** Opening SUPPLIED DATA block **

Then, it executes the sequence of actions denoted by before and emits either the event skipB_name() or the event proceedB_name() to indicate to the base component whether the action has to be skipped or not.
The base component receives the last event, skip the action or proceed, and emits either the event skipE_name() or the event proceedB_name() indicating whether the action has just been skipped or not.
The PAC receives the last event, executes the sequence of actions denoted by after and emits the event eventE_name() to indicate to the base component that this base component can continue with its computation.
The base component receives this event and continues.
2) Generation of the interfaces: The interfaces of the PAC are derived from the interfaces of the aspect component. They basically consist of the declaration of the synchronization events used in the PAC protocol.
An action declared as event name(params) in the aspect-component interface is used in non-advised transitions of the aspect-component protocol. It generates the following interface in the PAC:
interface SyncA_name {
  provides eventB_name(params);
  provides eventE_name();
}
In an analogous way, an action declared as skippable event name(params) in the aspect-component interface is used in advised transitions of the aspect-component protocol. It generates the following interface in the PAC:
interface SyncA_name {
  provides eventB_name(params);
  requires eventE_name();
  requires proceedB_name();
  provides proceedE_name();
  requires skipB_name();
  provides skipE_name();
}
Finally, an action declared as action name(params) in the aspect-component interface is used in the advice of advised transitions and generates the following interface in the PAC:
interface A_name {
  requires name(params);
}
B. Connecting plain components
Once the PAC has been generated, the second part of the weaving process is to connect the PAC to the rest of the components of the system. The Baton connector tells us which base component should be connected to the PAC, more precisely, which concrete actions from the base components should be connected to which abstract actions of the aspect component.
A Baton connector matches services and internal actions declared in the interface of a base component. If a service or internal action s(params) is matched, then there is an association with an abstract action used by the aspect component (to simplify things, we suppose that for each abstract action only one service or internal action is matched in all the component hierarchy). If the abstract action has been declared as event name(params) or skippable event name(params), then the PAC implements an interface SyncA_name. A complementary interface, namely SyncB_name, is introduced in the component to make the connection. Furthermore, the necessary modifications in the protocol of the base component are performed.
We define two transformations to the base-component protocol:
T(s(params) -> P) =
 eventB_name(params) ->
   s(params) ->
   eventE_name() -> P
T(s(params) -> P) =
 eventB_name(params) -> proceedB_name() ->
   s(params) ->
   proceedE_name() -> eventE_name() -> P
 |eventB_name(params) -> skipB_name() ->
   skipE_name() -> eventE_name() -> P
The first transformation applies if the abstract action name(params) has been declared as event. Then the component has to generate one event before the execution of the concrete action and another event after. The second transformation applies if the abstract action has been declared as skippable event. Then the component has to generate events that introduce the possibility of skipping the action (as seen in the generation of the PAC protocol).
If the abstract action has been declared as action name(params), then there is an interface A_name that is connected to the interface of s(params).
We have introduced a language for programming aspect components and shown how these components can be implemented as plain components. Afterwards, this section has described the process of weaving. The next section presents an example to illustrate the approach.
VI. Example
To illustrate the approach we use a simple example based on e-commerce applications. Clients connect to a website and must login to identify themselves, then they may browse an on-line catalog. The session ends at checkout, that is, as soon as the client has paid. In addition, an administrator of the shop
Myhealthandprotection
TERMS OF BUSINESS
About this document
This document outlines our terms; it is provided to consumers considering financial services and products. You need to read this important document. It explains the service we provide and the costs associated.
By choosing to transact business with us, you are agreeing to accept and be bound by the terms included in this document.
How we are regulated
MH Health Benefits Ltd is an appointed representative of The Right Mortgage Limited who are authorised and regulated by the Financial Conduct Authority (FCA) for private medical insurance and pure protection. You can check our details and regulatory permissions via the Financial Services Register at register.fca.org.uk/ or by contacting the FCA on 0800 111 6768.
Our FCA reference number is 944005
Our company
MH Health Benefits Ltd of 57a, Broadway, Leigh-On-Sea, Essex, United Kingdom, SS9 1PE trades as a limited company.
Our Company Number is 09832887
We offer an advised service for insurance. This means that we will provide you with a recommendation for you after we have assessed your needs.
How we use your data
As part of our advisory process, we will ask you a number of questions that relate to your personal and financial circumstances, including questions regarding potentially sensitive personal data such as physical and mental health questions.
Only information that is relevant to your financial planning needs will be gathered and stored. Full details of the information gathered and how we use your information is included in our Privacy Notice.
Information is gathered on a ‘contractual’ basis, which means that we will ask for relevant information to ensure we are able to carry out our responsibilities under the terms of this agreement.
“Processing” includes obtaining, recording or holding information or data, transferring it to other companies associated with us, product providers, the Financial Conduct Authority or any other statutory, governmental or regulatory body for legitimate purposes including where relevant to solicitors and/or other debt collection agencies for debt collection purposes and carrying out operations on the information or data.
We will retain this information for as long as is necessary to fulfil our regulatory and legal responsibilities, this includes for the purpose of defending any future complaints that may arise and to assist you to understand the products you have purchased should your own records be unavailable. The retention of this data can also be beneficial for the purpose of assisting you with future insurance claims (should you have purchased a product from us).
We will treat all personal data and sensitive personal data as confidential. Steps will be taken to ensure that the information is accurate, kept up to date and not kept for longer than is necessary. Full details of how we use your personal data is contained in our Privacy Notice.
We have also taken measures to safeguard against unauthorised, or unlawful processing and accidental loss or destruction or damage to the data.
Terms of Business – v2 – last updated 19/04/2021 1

** Closing SUPPLIED DATA block **

- [WHAT IS REQUIRED] The lines needed are those in the data above that hold the string "generates"; copy each of them.

- [YOUR RESPONSE]
An action declared as event name(params) in the aspect-component interface is used in non-advised transitions of the aspect-component protocol. It generates the following interface in the PAC:
In an analogous way, an action declared as skippable event name(params) in the aspect-component interface is used in advised transitions of the aspect-component protocol. It generates the following interface in the PAC:
Finally, an action declared as action name(params) in the aspect-component interface is used in the advice of advised transitions and generates the following interface in the PAC:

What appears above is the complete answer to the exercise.